The research plan included the following tasks:
(a) Demonstrate the scalability compared to older methods,
(b) Demonstrate the effectiveness in terms of quality of resulting clusters,
(c) Incorporate an autonomous stopping test,
(d) Develop methods for producing hierarchical taxonomic labels,
(e) Develop a user interface based on a Web agent.

Indication Of Success

Success is measured in the progress made within each task in the research plan. This project has been in progress for only 6 months during which we have actively pursued all 5 tasks mentioned above. In this period we have accomplished the following:
(i) We have developed the conceptual framework necessary to incorporate essential new features of the methods. The features are necessary to make the method a practical and useful method in the domain of Web exploration and include an automatic stopping test and a dynamic incremental updating feature [Ref. 1].
(ii) We have completed the design of a client-side Web agent incorporating this algorithm as a tool to automatically [i.e. without user participation] organize a large collection of Web pages visited by a user using a normal Web browser. The feasibility and practicality of the design has been demonstrated [Ref. 3], but robustness issues still need to be addressed.

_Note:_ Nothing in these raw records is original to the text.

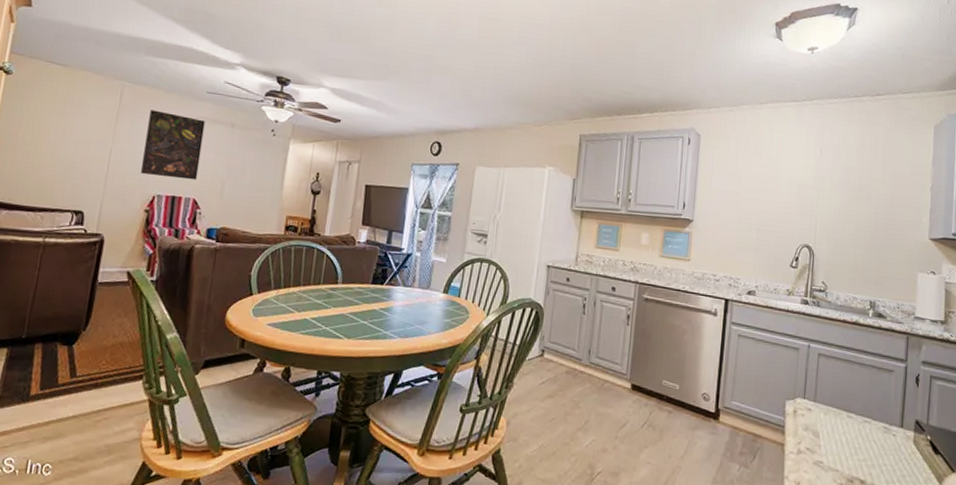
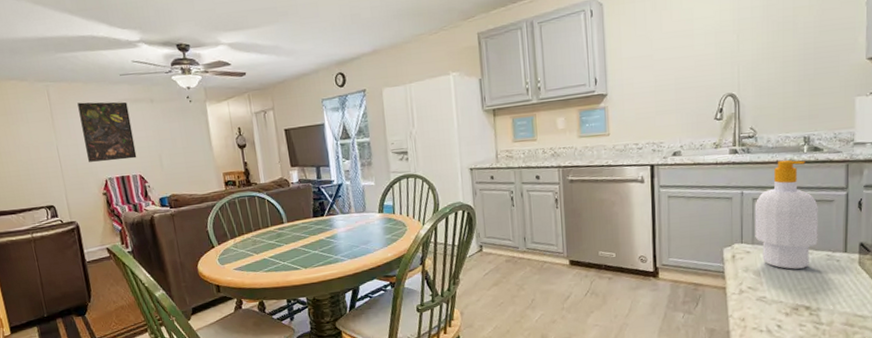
soap bottle: none [817,320,879,437] -> present [755,160,818,269]

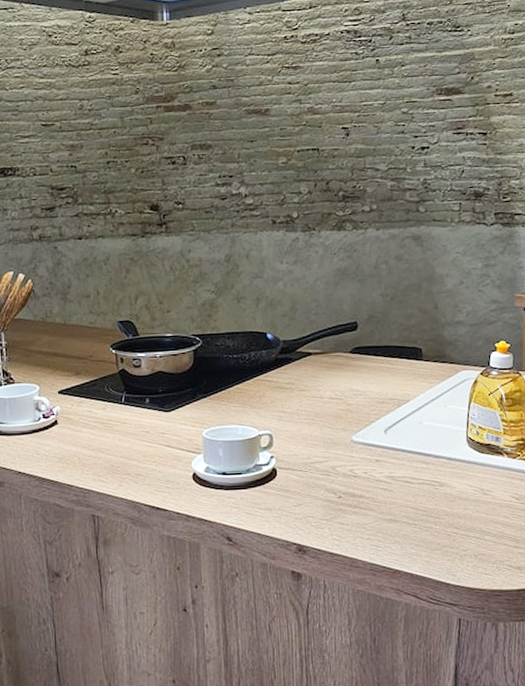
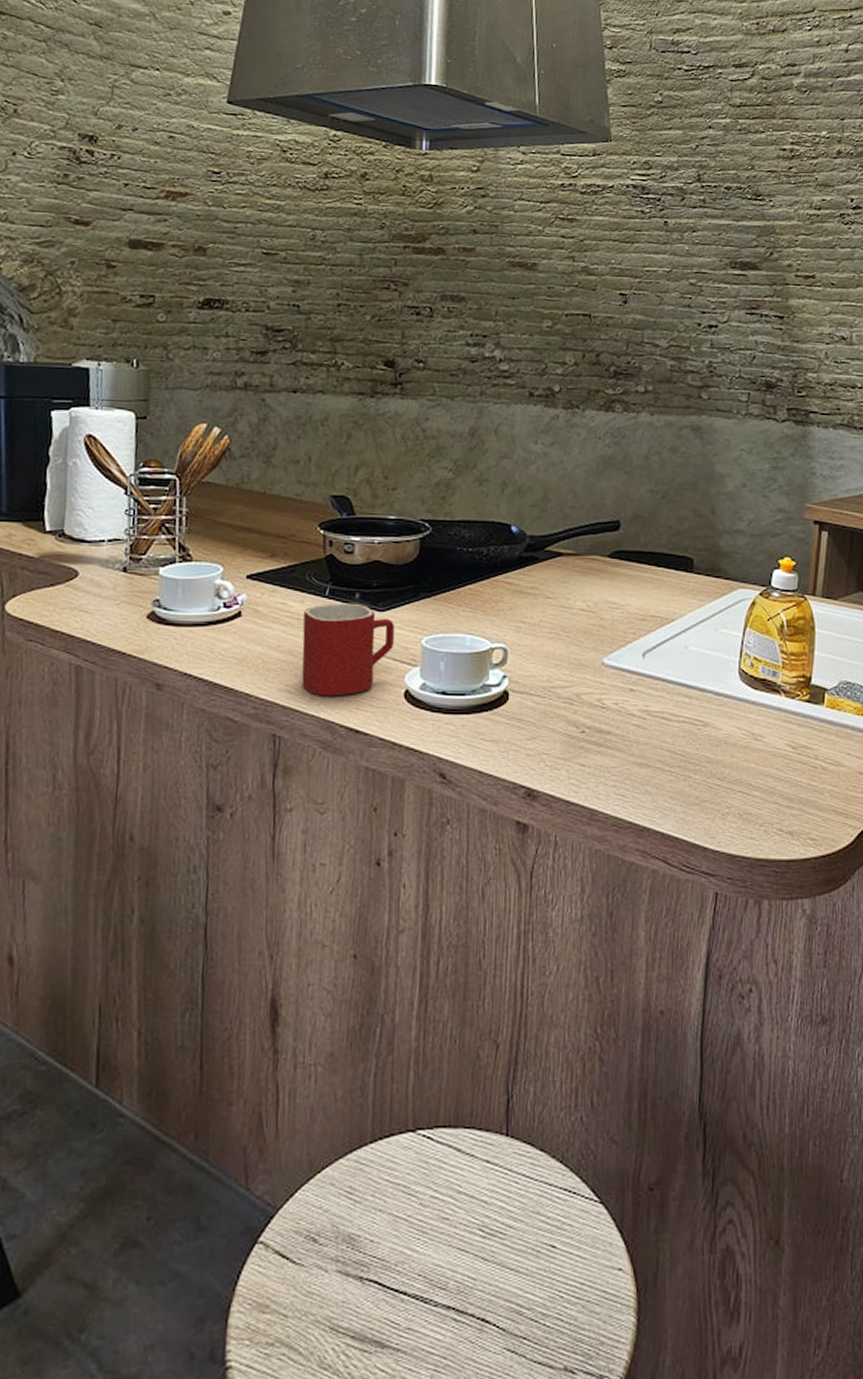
mug: none [105,407,180,483] -> present [301,603,394,697]

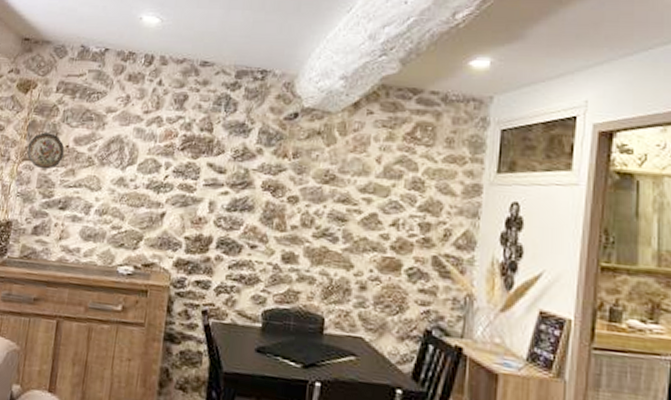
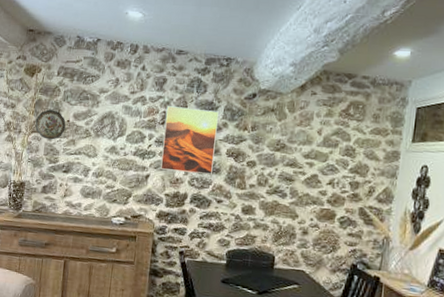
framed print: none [179,128,252,214] -> present [161,106,219,176]

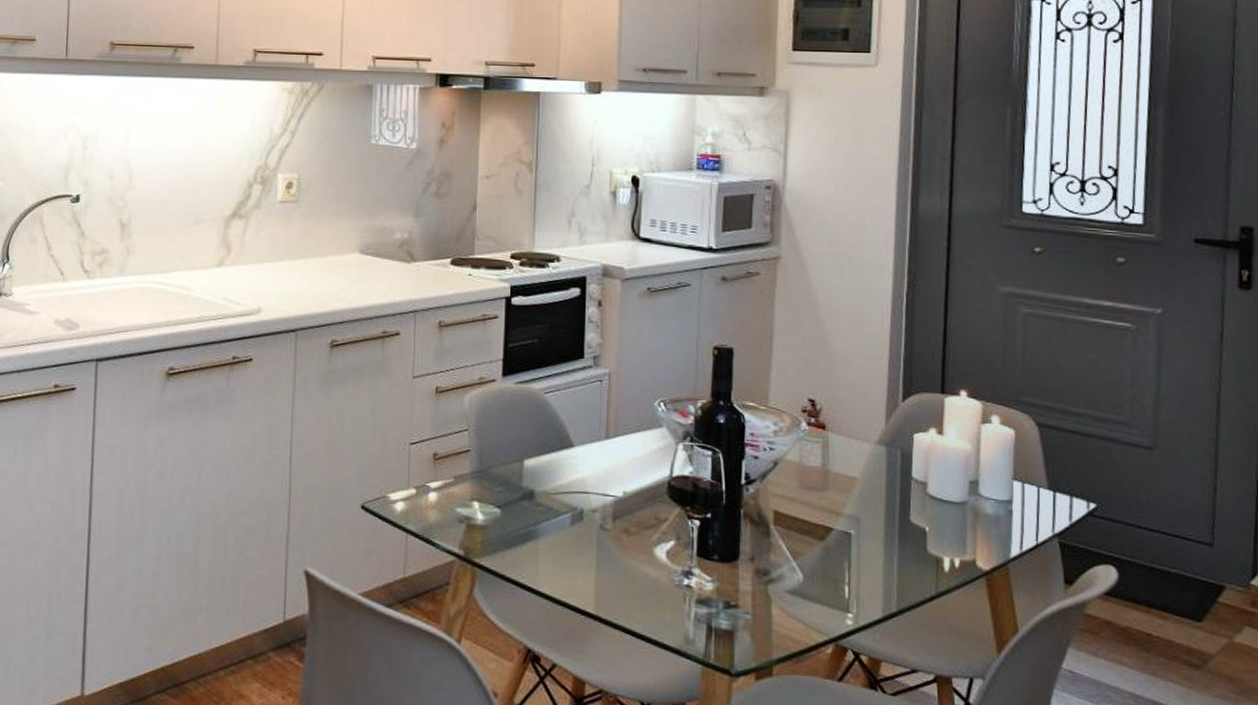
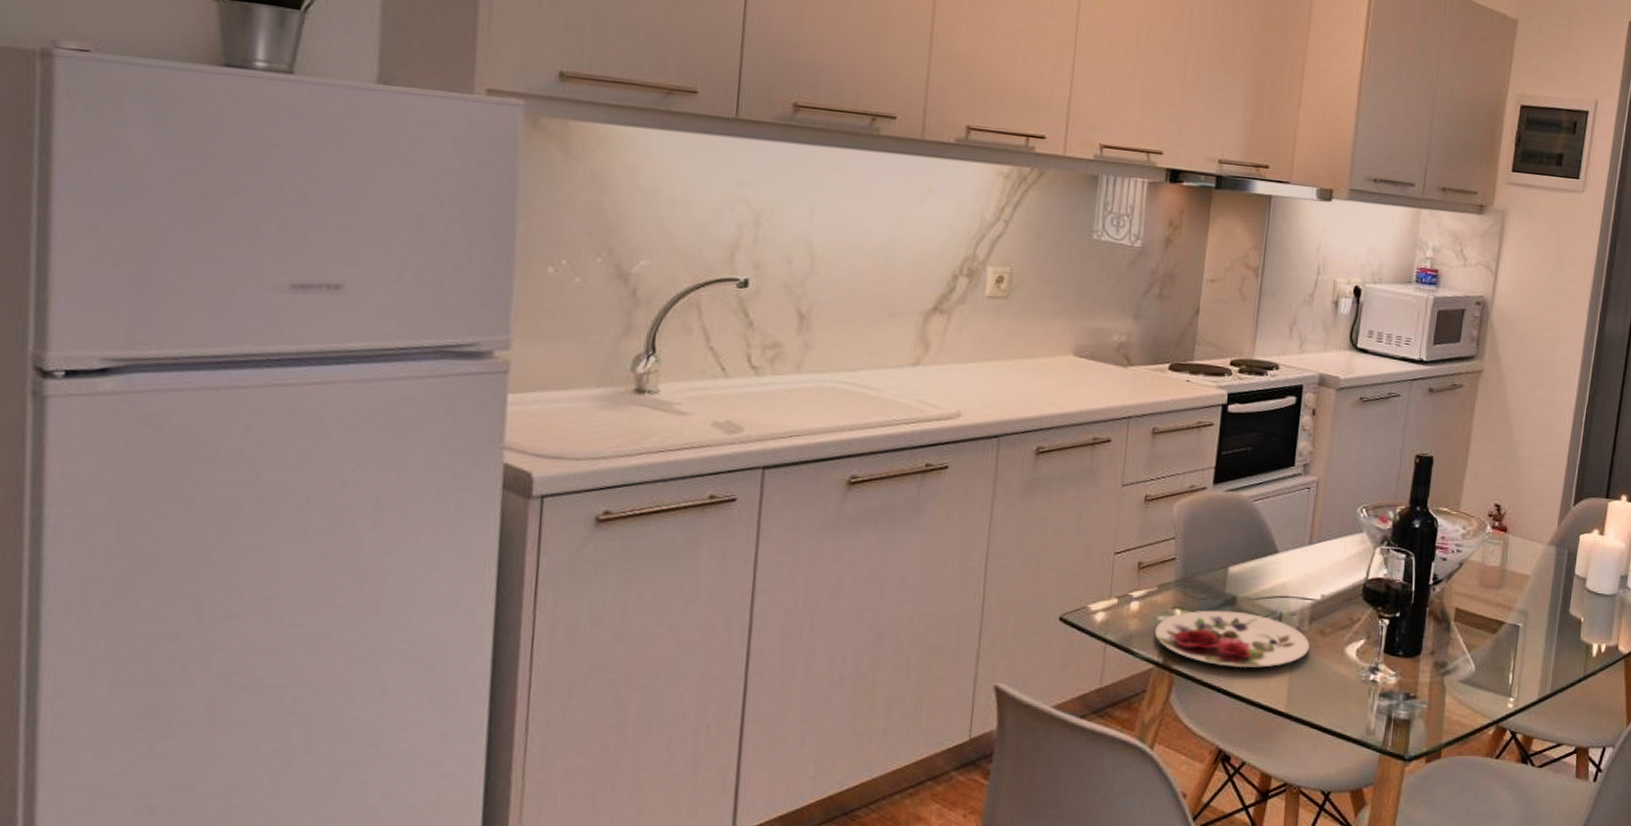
plate: none [453,503,615,566] -> present [1154,610,1310,668]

Discoveries at and across the frontier of science and engineering.

We have developed a new paradigm for partitioning large datasets and the conceptual framework to incorporate new features. This framework has been made possible only by a synergy of a variety of different scientific disciplines, with the result that methods have new capabilities not possible by using methods from only one scientific discipline.

Connections between discoveries and their use in service to society.
The methods begin investigated here are of immediate and practical value to the analysis of large data sets from different applications: text documents, texture images, chemical toxicity parameters, etc. The automated analysis of large bodies of data from a variety of sources is a critical issue in the age of digital technology, and automated and unsupervised analysis tools are essential in this effort.

A diverse, globally-oriented workforce of scientists and engineers.
Even at the early stages of this project, we have promoted the education and incorporation of women in the workforce of scientists and engineers. The interdisciplinary nature of the project also encourages exposure and learning of concepts across many scientific disciplines, leading to a more well-rounded preparation to be members of the scientific workforce.